• Verilen metin:

....

| Komisyon Adı | : | PLAN VE BÜTÇE KOMİSYONU |
| Konu | : | 2026 Yılı Merkezi Yönetim Bütçe Kanunu Teklifi (1/280) ve 2024 Yılı Merkezi Yönetim Kesin Hesap Kanunu Teklifi (1/279) ile Sayıştay tezkereleri |
| Dönemi | : | 28 |
| Yasama Yılı | : | 4 |
| Tarih | : | 05 .11.2025 |
TÜRKER ATEŞ (Bolu) - Sayın Başkan, Sayın Bakan, Değerli Komisyon üyeleri, kıymetli bürokratlar; hepinizi saygıyla selamlıyorum.
Sayın Bakan, dün Sanayi Bakanına söyledim, bugün size de söylemeliyim: Şirketler çok sıkıntılı günler geçiriyor, siz ortalıkta yoksunuz. Davul sizin elinizde ama tokmak Mehmet Şimşek'in elinde. Enflasyonu düşürmek önemlidir ama keramet bunu şirketleri batırmadan, işsizliği artırmadan yapmaktadır. Maalesef bu tür yaklaşımları göremiyoruz. Şirketlerin finansmana erişimi son derece kısıtlı hâle geldi, tahsil edilemeyen kredi borçları hızla artıyor. Toplam kredi bakiyesi içinde büyük bir oran olmamasına rağmen ancak son bir yılda ticari krediler, takipte alacaklar yüzde 109 arttı. Geçen yıl 40 milyar lira olan tutar 84 milyar liraya ulaştı.

....

• Kaynak kodlu belge görüntüleri:
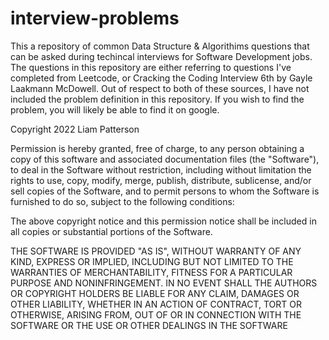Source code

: # interview-problems

This a repository of common Data Structure & Algorithims questions that can be asked during techincal interviews for Software Development jobs. The questions in this repository are either referring to questions I've completed from Leetcode, or Cracking the Coding Interview 6th by Gayle Laakmann McDowell. Out of respect to both of these sources, I have not included the problem definition in this repository. If you wish to find the problem, you will likely be able to find it on google. 

Copyright 2022 Liam Patterson

Permission is hereby granted, free of charge, to any person obtaining a copy of this software and associated documentation files (the "Software"), to deal in the Software without restriction, including without limitation the rights to use, copy, modify, merge, publish, distribute, sublicense, and/or sell copies of the Software, and to permit persons to whom the Software is furnished to do so, subject to the following conditions:

The above copyright notice and this permission notice shall be included in all copies or substantial portions of the Software.

THE SOFTWARE IS PROVIDED "AS IS", WITHOUT WARRANTY OF ANY KIND, EXPRESS OR IMPLIED, INCLUDING BUT NOT LIMITED TO THE WARRANTIES OF MERCHANTABILITY, FITNESS FOR A PARTICULAR PURPOSE AND NONINFRINGEMENT. IN NO EVENT SHALL THE AUTHORS OR COPYRIGHT HOLDERS BE LIABLE FOR ANY CLAIM, DAMAGES OR OTHER LIABILITY, WHETHER IN AN ACTION OF CONTRACT, TORT OR OTHERWISE, ARISING FROM, OUT OF OR IN CONNECTION WITH THE SOFTWARE OR THE USE OR OTHER DEALINGS IN THE SOFTWARE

....

• Yazılı görev: Lütfen Plan ve Bütçe Komisyonu tutanağındaki konuşmayı kaldığı yerden sürdürün.

• Cevap alanı:
Sayın Bakan, Türkiye ekonomisinin en büyük sorunlarından biri de kayıt dışıdır. Bakanlığınızın bu sorunla yeterince mücadele etmediği bütçe rakamlardan maalesef belli oluyor. 2025 bütçesinde kayıt dışıyla mücadele için 6,4 milyar lira ödenek koymuşsunuz. İlk altı ayda harcama 1,5 milyar lira. Bunun sebebi nedir? Tasarrufu, kayıt dışı ekonomiyle mücadele ödeneklerini harcamayarak mı yapıyorsunuz, yoksa kayıt dışı ekonomi iktidarın bilinçli bir şekilde göz yumduğu bir alan mı? Türkiye'de kayıt dışı ekonominin büyüklüğüne dair resmî bilgi bulmak çok zor ama TÜİK kayıt dışı istihdamı tahmin edebiliyor. Toplam istihdamın yüzde 27'si kadar kayıt dışı çalışan var. Bu kadar büyük bir oran dünyada çok az ülkede vardır.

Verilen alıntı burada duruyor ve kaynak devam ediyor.